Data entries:
○ ○ ○ ○ ○ ○ ○

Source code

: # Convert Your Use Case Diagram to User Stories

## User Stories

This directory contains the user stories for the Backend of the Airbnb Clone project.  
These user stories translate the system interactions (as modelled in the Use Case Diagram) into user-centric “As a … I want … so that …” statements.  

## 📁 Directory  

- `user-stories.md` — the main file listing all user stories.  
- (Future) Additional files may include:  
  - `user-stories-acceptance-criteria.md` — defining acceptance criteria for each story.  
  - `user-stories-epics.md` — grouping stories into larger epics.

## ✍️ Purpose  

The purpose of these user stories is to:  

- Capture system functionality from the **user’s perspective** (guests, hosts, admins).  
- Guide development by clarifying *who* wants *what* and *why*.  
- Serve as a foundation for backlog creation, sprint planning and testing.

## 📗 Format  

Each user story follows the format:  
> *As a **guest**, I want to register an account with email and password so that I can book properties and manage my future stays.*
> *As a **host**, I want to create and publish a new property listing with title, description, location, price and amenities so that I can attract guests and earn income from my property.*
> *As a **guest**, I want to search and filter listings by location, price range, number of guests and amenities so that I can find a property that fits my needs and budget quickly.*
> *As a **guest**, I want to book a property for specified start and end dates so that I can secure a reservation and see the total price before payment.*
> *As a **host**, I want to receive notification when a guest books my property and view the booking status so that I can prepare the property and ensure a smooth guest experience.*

○ ○ ○ ○ ○ ○ ○

* [Work instruction] Using the entries above, work out how many lines contain the string "into". Respond with that number alone.

* [Expected output] 2